TRECHO SELECIONADO:
- - -

Novidades: agora pode qualquer material

Com a continuidade dos trabalhos desde 2020, a equipe publicou um artigo na Advanced Materials em 2023. Sua pesquisa mostrou que quase qualquer material pode se tornar um dispositivo capaz de captar eletricidade a partir da umidade. Para conseguir isso, passaram dos nanocabos para perfurações diminutas. A chave está em incorporar nanoporos com um diâmetro inferior a 100 nanômetros, menos de um milésimo do diâmetro de um fio de cabelo humano.

Uma analogia para entender o fenômeno é dado através das nuvens. Nas palavras do autor sênior do estudo, Jun Yao, “o ar contém uma enorme quantidade de eletricidade. Pense em uma nuvem, que não passa de uma massa de gotas de água. Cada uma dessas gotas contém uma carga e, quando as condições são adequadas, a nuvem pode produzir um raio, mas não sabemos como capturar a eletricidade de um raio de forma confiável. O que fizemos foi criar uma nuvem em pequena escala construída pelo homem que produz eletricidade de forma previsível e contínua para que possamos colhê-la”.

Os pesquisadores usam nanoporos de 100 nm porque esse é o “caminho livre médio” das moléculas de água, a distância que uma molécula percorre antes de colidir com outra semelhante. O que eles propõem é usar uma camada cheia de nanoporos que permitam que as moléculas de água passem da parte superior para a inferior. Como a primeira camada recebe o “bombardeio” de mais moléculas carregadas do que a interface selada inferior, cria-se um desequilíbrio de cargas, como em uma nuvem ou em uma bateria. As análises das propriedades dos materiais e das saídas elétricas levam a um modelo de “capacitor com vazamento” que pode descrever como a eletricidade é coletada e prever comportamentos atuais consistentes com os experimentos.

Como a umidade do ar é um fenômeno meteorológico comum, o “Air-gen” pode funcionar 24 horas por dia, 7 dias por semana, dia ou noite, em quase qualquer clima. Menos umidade, porém, significaria menos energia poderia ser colhida, acrescentou. Os invernos, com ar mais seco, produziriam menos energia do que os verões.

- - -

DADOS FORNECIDOS:
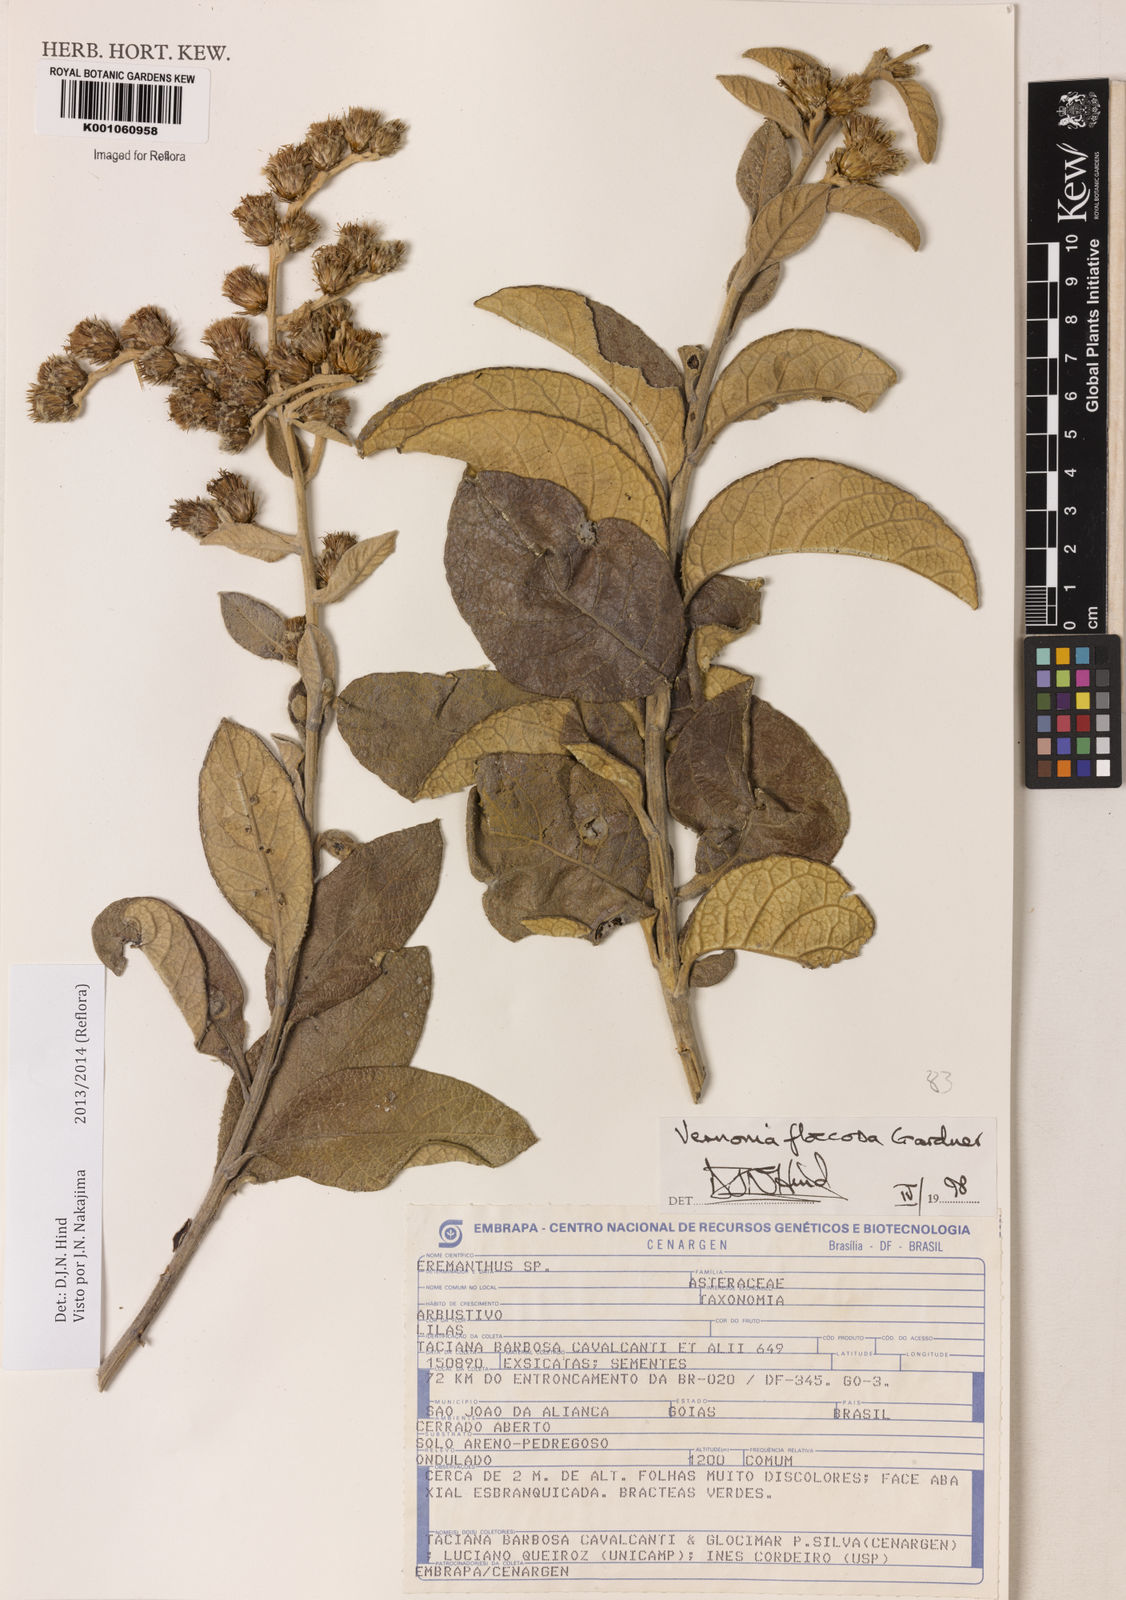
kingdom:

- - -

PROBLEMA:
Pode retornar por inteiro, sem nenhuma alteração, o trecho sobre a eletricidade captada da umidade do ar?

RESPOSTA:
Novidades: agora pode qualquer material

Com a continuidade dos trabalhos desde 2020, a equipe publicou um artigo na Advanced Materials em 2023. Sua pesquisa mostrou que quase qualquer material pode se tornar um dispositivo capaz de captar eletricidade a partir da umidade. Para conseguir isso, passaram dos nanocabos para perfurações diminutas. A chave está em incorporar nanoporos com um diâmetro inferior a 100 nanômetros, menos de um milésimo do diâmetro de um fio de cabelo humano.

Uma analogia para entender o fenômeno é dado através das nuvens. Nas palavras do autor sênior do estudo, Jun Yao, “o ar contém uma enorme quantidade de eletricidade. Pense em uma nuvem, que não passa de uma massa de gotas de água. Cada uma dessas gotas contém uma carga e, quando as condições são adequadas, a nuvem pode produzir um raio, mas não sabemos como capturar a eletricidade de um raio de forma confiável. O que fizemos foi criar uma nuvem em pequena escala construída pelo homem que produz eletricidade de forma previsível e contínua para que possamos colhê-la”.

Os pesquisadores usam nanoporos de 100 nm porque esse é o “caminho livre médio” das moléculas de água, a distância que uma molécula percorre antes de colidir com outra semelhante. O que eles propõem é usar uma camada cheia de nanoporos que permitam que as moléculas de água passem da parte superior para a inferior. Como a primeira camada recebe o “bombardeio” de mais moléculas carregadas do que a interface selada inferior, cria-se um desequilíbrio de cargas, como em uma nuvem ou em uma bateria. As análises das propriedades dos materiais e das saídas elétricas levam a um modelo de “capacitor com vazamento” que pode descrever como a eletricidade é coletada e prever comportamentos atuais consistentes com os experimentos.

Como a umidade do ar é um fenômeno meteorológico comum, o “Air-gen” pode funcionar 24 horas por dia, 7 dias por semana, dia ou noite, em quase qualquer clima. Menos umidade, porém, significaria menos energia poderia ser colhida, acrescentou. Os invernos, com ar mais seco, produziriam menos energia do que os verões.